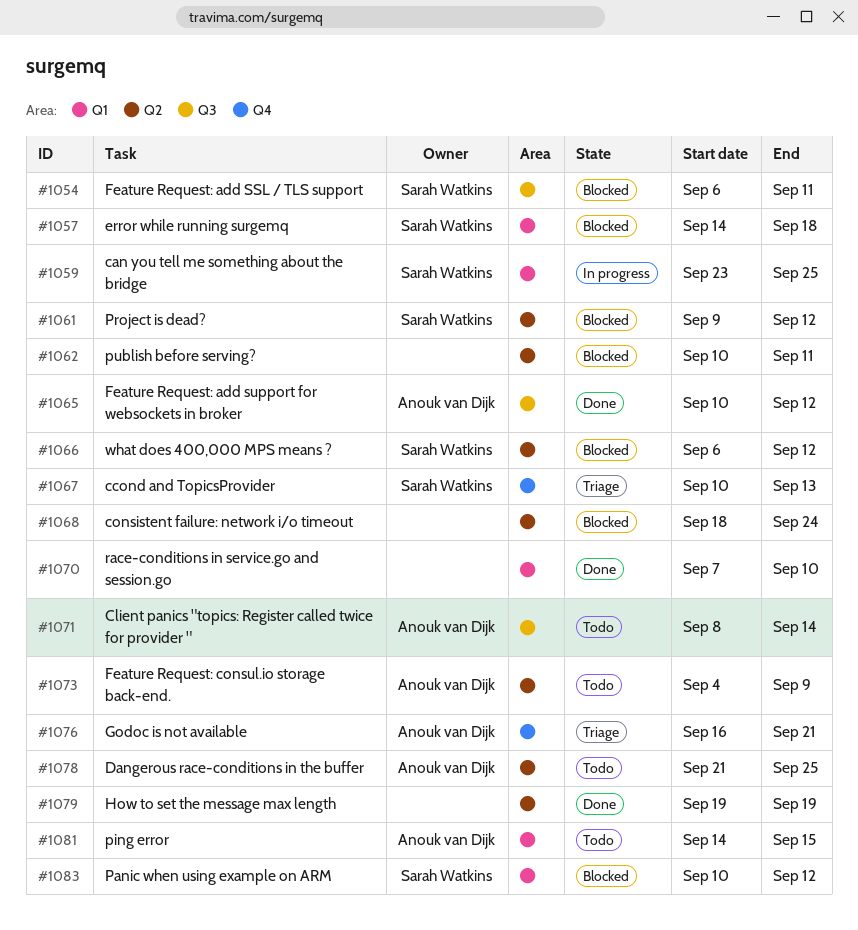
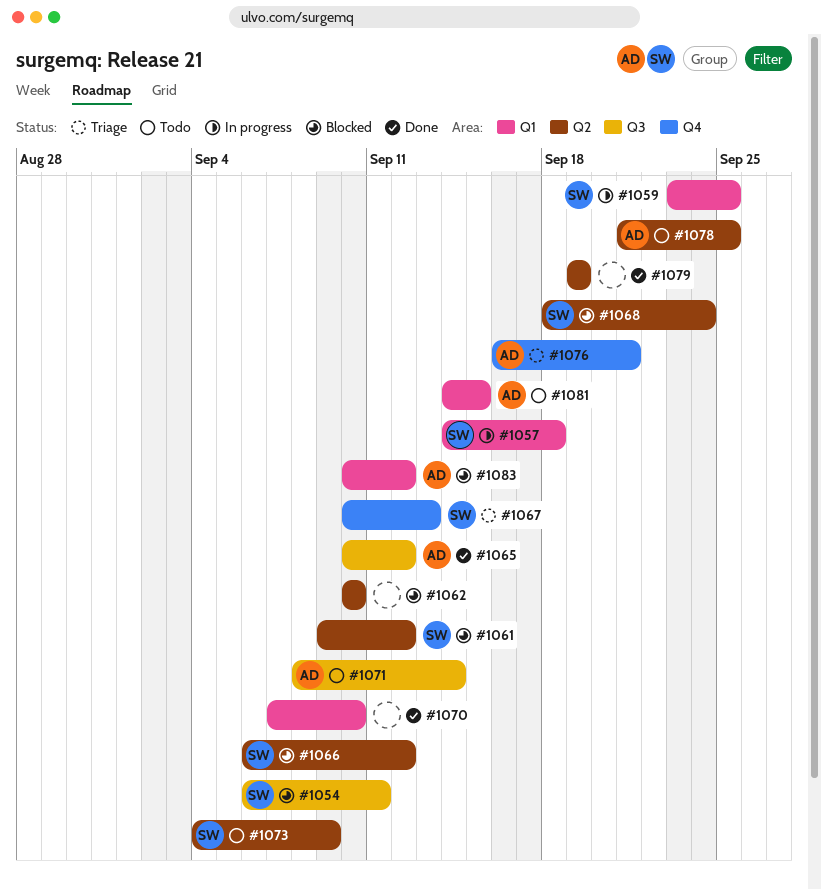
#1057, status: Blocked -> In progress
#1062, due: Sep 11 -> Sep 10
#1068, owner: none -> Sarah Watkins
#1073, owner: Anouk van Dijk -> Sarah Watkins
#1083, owner: Sarah Watkins -> Anouk van Dijk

++++

▸ Exercise
Down to the last line, print the material exactly, but not its pictures.

▸ Response for this exercise
#1057, status: Blocked -> In progress
#1062, due: Sep 11 -> Sep 10
#1068, owner: none -> Sarah Watkins
#1073, owner: Anouk van Dijk -> Sarah Watkins
#1083, owner: Sarah Watkins -> Anouk van Dijk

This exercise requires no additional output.